Tak ada perbedaan apapun dalam tradisi makan bersama mereka. Para pengunjung tidak dibiarkan lewat begitu saja didepan rumah warga dan langsung diajaka untuk naik keatas rumah serta makan bersama dengan warga dan pengunjung lainnya.
Hudoq, Magis Lom Plai
Jelang sore, kampung semakin ramai, para pengunjung berdatangan dan mulai memenuhi sebuah tanah lapang tempat ritual dilaksanakan. Para tetua adat laki-laki dan perempuan dengan pakaian tradisional Wehea mulai memasuki lokasi ritual.
Berjalan perlahan menuju sebuah telkeak yang didirikan, sebagai tempat manaruh sesajen yang akan dipersembahkan kepada para penguasa alam.
Sementara itu terdengar jelas, paluhan gong dan tetabuhan tewung dari 2 arah berlawanan menjadi pertanda. Hudoq telah datang. Suara-suara khas Hudoq mulai terdengar, hentakan kaki beradu dengan bebunyian gong dan tewung.
Kibasan pakaian khas Hudoq dari dedaunan pisang serta beragam topeng Hudoq dan teriakan-teriakan khasnya seakan menciptakan suasana yang berbeda sore ini.
Kedua barisan penari akan bersatu dalam sebuah barisan panjang menuju telkeak dan berdiri dibelakang barisan para tetua adat perempuan yang duduk pada hamparan sebuah tikar rotan didepan telkeak.
Kini tiba saatnya untuk memanggil roh Hudoq yang dipercaya berasal dari dalam tanah, atas air dan dari khayangan. Suara nyanyian dari para perempuan adat membahana diseantero tempat ritual.
Mantra dan doa dalam bentuk nyanyianpun mulai dirapalkan.
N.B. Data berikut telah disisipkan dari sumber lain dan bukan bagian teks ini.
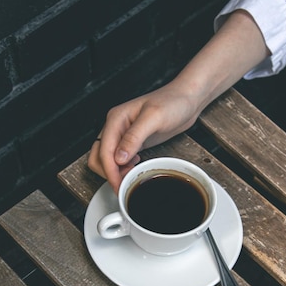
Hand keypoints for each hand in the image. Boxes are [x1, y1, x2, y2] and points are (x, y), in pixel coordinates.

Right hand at [88, 11, 268, 191]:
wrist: (187, 99)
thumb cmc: (173, 102)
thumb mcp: (154, 118)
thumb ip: (134, 137)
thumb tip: (119, 157)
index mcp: (116, 119)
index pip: (104, 151)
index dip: (109, 171)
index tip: (119, 185)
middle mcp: (116, 126)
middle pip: (98, 157)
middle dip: (108, 173)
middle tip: (125, 184)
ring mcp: (123, 134)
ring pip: (106, 159)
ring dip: (114, 172)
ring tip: (131, 177)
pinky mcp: (132, 142)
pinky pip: (119, 159)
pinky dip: (122, 168)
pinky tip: (135, 168)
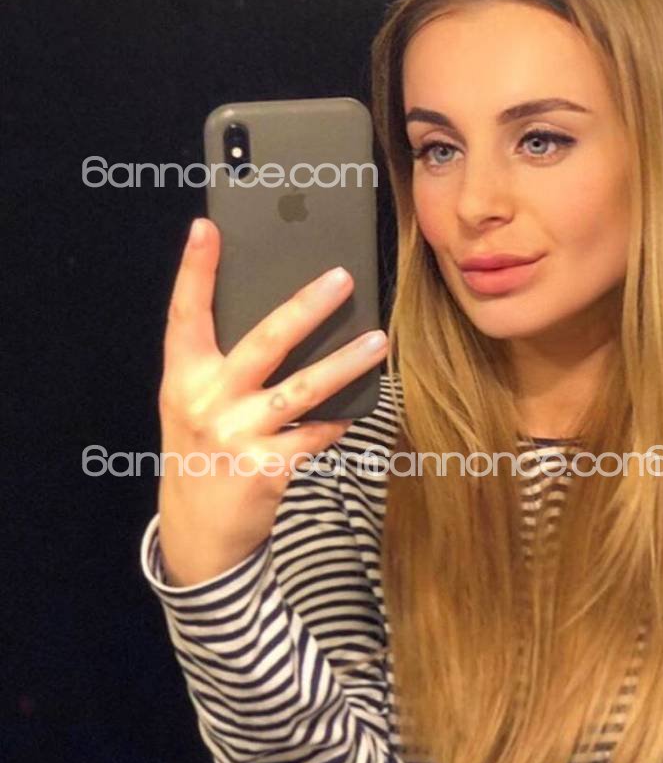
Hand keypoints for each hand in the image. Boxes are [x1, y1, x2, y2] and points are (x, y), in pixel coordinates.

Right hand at [157, 217, 387, 585]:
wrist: (198, 533)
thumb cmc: (203, 454)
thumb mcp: (194, 406)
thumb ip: (222, 367)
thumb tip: (284, 321)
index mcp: (182, 378)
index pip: (185, 314)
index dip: (195, 270)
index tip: (207, 228)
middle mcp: (206, 402)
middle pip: (264, 342)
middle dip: (306, 307)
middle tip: (343, 277)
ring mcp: (237, 435)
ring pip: (304, 388)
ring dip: (346, 362)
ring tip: (379, 339)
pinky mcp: (267, 468)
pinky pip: (317, 434)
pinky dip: (340, 419)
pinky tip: (361, 403)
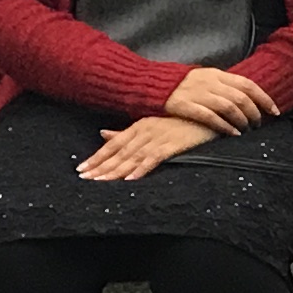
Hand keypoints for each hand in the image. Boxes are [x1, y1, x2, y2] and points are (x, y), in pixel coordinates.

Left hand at [78, 112, 214, 181]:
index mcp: (139, 126)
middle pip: (119, 152)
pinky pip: (154, 158)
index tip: (81, 168)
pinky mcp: (173, 144)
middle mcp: (145, 131)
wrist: (211, 111)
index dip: (97, 157)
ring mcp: (159, 137)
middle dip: (101, 166)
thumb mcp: (151, 122)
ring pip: (132, 157)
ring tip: (100, 181)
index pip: (113, 145)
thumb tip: (102, 134)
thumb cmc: (182, 118)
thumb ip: (127, 131)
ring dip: (116, 170)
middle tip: (85, 177)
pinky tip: (131, 178)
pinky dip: (142, 168)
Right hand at [163, 65, 278, 134]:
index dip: (264, 98)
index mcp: (216, 74)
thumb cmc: (181, 84)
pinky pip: (209, 117)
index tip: (274, 111)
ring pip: (229, 107)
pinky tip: (232, 133)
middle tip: (258, 125)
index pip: (247, 84)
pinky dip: (224, 126)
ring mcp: (197, 93)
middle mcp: (209, 82)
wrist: (151, 84)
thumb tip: (247, 97)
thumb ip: (223, 85)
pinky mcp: (185, 105)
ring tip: (247, 130)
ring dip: (242, 121)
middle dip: (254, 113)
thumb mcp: (204, 77)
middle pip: (241, 97)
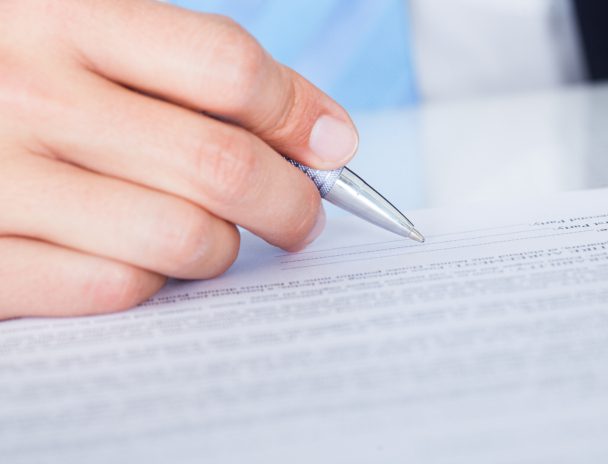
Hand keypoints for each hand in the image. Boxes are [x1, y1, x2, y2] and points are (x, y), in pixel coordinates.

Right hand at [0, 0, 358, 317]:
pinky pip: (115, 290)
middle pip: (220, 165)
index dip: (298, 113)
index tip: (331, 146)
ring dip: (221, 247)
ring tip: (212, 236)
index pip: (227, 68)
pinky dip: (151, 282)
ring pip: (182, 239)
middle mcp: (26, 93)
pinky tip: (139, 257)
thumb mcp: (97, 33)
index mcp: (63, 15)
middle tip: (301, 215)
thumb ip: (205, 72)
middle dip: (291, 202)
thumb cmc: (26, 71)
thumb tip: (329, 137)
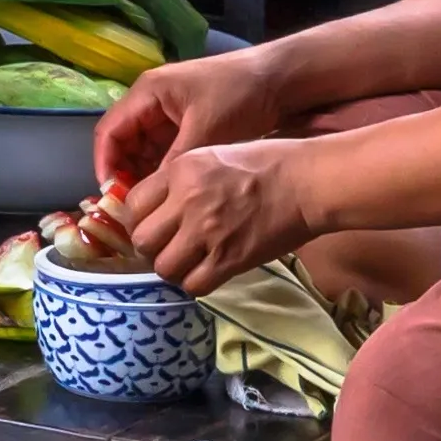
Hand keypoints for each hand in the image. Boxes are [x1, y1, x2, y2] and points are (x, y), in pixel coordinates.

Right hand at [93, 40, 288, 195]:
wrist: (281, 80)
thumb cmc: (240, 96)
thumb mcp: (205, 132)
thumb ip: (173, 163)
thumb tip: (149, 198)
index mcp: (148, 92)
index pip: (109, 132)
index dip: (105, 166)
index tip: (112, 198)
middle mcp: (152, 100)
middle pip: (123, 143)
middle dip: (124, 175)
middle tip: (132, 210)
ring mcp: (169, 112)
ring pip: (143, 150)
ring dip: (143, 176)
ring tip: (150, 208)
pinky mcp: (187, 123)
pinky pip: (163, 150)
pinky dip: (161, 171)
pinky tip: (169, 195)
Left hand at [117, 135, 306, 298]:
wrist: (307, 182)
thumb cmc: (267, 162)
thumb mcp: (213, 155)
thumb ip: (181, 179)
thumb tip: (158, 206)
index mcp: (181, 170)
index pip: (133, 205)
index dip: (141, 219)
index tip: (156, 224)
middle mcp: (187, 201)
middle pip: (142, 240)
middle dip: (152, 247)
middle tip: (170, 246)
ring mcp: (207, 232)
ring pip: (163, 267)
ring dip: (173, 268)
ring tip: (189, 261)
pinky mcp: (228, 259)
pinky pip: (193, 285)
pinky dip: (196, 283)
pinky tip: (208, 271)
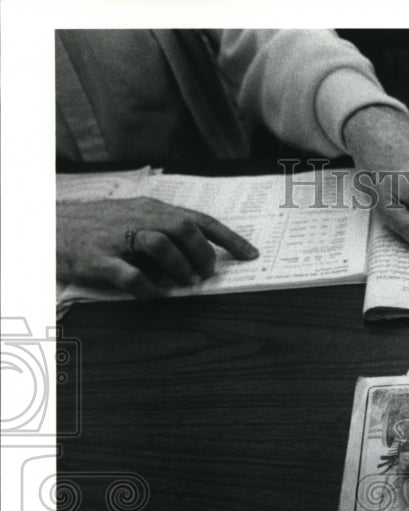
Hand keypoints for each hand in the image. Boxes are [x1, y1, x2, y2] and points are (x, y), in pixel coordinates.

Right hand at [57, 198, 257, 298]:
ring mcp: (118, 237)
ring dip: (180, 268)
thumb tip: (203, 257)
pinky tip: (153, 295)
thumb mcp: (138, 221)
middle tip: (206, 276)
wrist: (51, 226)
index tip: (251, 255)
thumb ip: (168, 233)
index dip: (228, 238)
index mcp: (153, 210)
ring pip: (160, 245)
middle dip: (203, 255)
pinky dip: (148, 288)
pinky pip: (130, 273)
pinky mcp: (99, 258)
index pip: (200, 219)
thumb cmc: (102, 228)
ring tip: (184, 284)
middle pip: (184, 228)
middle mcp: (139, 218)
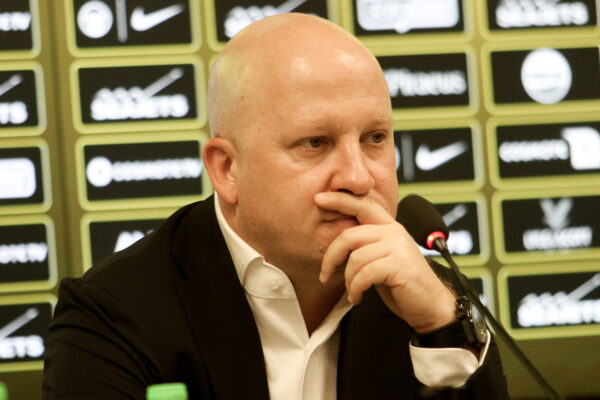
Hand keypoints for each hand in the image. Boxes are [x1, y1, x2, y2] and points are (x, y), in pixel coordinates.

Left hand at [315, 192, 456, 332]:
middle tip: (324, 275)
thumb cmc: (402, 284)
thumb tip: (337, 245)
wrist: (430, 306)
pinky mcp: (399, 265)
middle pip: (349, 235)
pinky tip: (357, 297)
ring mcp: (398, 247)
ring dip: (348, 280)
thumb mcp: (381, 259)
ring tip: (352, 291)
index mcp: (389, 227)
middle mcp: (394, 232)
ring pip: (355, 258)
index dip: (340, 200)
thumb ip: (365, 246)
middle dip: (331, 257)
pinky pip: (365, 274)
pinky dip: (356, 288)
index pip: (363, 205)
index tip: (319, 198)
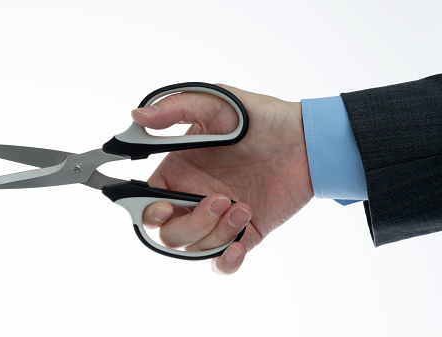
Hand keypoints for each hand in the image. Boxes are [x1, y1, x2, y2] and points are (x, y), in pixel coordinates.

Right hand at [132, 84, 313, 273]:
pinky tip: (238, 247)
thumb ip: (176, 108)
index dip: (149, 211)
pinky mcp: (246, 232)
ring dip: (215, 234)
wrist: (305, 140)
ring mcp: (219, 217)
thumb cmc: (260, 118)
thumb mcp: (217, 102)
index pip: (148, 201)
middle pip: (170, 232)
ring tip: (244, 208)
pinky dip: (226, 262)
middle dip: (191, 223)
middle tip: (220, 200)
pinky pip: (223, 261)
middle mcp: (195, 196)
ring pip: (195, 247)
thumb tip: (137, 117)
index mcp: (179, 171)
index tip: (165, 207)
Bersamaan dengan itu, sesajen kepada para dewa telah pula disiapkan. Seekor anak ayam Sian dipersembahkan, ditambah dengan telur ayam kampung serta lekok keptiaq, turut menjadi pelengkapnya.
Menggunakan sebilah pisau khas suku Dayak, seorang tetua adat mulai memotong leher anak ayam kemudian darahnya dimasukan pada sebuah wadah untuk persembahan kepada para Hudoq. Secara berurutan, darah ayam dicerahkan pada seluruh penari Hudoq disertai taburan beras serta lekok keptiaq dan bersamaan dengan itu suara para penari Hudoq pun kembali membahana.
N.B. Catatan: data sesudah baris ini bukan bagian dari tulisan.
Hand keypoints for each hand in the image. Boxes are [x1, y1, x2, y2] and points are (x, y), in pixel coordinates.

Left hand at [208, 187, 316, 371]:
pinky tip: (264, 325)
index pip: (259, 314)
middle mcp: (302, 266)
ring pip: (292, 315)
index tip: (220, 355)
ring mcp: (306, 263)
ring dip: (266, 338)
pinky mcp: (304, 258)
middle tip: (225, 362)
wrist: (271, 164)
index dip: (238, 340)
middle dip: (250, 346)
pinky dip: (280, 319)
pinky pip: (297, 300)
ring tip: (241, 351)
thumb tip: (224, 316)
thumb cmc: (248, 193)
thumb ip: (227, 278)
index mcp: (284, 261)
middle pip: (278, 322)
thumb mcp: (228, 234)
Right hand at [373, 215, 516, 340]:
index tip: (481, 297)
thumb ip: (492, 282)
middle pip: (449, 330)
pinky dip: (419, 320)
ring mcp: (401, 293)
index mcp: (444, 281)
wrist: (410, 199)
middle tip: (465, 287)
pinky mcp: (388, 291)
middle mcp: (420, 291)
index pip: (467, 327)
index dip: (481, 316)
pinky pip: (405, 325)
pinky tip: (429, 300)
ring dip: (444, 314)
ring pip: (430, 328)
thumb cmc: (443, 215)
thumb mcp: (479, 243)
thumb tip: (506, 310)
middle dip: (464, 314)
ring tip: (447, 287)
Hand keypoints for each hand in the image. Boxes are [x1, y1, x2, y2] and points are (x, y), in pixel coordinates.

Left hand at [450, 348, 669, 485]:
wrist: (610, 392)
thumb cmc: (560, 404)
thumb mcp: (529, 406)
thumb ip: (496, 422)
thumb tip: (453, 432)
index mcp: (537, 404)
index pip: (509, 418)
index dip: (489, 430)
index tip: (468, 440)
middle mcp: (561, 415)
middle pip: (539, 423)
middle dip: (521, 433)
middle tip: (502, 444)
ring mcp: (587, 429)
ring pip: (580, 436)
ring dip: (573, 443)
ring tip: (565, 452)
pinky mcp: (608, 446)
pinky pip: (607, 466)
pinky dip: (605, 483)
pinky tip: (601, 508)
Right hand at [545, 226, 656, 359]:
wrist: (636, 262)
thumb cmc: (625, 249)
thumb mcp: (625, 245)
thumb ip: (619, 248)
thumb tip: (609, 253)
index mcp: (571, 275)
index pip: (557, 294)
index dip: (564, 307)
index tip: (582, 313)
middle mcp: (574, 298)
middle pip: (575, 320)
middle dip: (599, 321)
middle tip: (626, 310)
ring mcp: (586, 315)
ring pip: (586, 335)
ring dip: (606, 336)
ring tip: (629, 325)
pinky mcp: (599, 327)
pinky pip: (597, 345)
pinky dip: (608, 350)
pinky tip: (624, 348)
Hentakan kaki serta suara-suara khas bergema dan perlahan membentuk sebuah formasi melingkar bersatu dalam gerak dan irama paluhan gong dan tetabuhan tewung.
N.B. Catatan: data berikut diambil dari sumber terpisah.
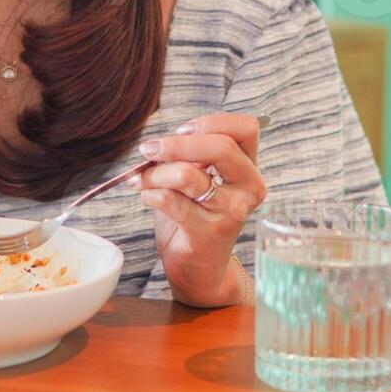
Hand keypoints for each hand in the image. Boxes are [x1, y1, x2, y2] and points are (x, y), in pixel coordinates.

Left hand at [131, 112, 267, 306]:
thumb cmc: (195, 217)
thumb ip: (190, 155)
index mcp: (248, 167)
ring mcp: (232, 211)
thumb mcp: (198, 178)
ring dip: (155, 173)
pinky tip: (147, 197)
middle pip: (221, 146)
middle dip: (176, 144)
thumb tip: (162, 140)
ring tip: (142, 180)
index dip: (211, 123)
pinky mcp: (209, 232)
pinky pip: (172, 201)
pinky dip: (151, 194)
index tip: (182, 130)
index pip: (245, 128)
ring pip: (188, 174)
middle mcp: (249, 187)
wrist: (199, 268)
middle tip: (149, 149)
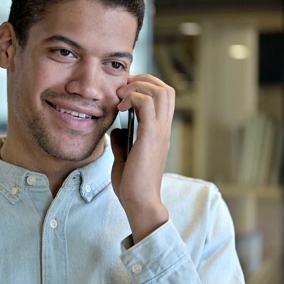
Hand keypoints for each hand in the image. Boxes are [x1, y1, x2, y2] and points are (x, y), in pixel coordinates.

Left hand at [110, 74, 174, 242]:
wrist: (139, 203)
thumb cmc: (132, 186)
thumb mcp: (125, 159)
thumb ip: (123, 143)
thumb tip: (117, 130)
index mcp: (159, 134)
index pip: (163, 98)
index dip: (145, 87)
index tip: (125, 92)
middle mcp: (163, 130)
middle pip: (166, 89)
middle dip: (144, 80)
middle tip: (124, 88)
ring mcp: (160, 132)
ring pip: (161, 91)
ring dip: (139, 86)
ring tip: (122, 96)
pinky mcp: (151, 136)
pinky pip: (147, 104)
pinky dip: (133, 97)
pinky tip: (120, 107)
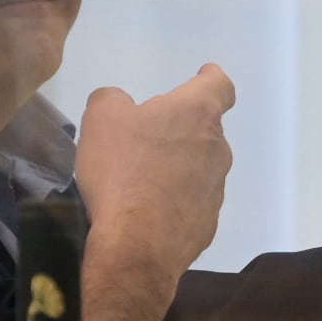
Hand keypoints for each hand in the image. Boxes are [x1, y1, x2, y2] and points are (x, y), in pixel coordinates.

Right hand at [74, 65, 236, 270]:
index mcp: (197, 114)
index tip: (203, 76)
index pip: (219, 85)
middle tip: (145, 140)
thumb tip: (121, 105)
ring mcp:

Suasana semakin meriah, saat Hudoq beraksi. Ribuan pasang mata seolah tidak ingin berkedip atau sekedar melewatkan moment tersebut. Para Hudoq benar-benar menjadi magis dalam ritual puncak. Gerak tari para penari Hudoq seakan membius siapa saja yang menyaksikan termasuk para fotograger yang tidak ingin kehilangan moment barang sedetikpun.
Saat sore perlahan mendekati senja hari, ritualpun selesai. Perlahan, para penari Hudoq serta penari lainnya meninggalkan tempat ritual, untuk kembali lagi bersama dalam ritual yang berbeda saat embos epaq plai, yang akan menjadi pertanda berakhirnya rangkaian ritual panjang selama masa pesta panen padi bernama Lom Plai.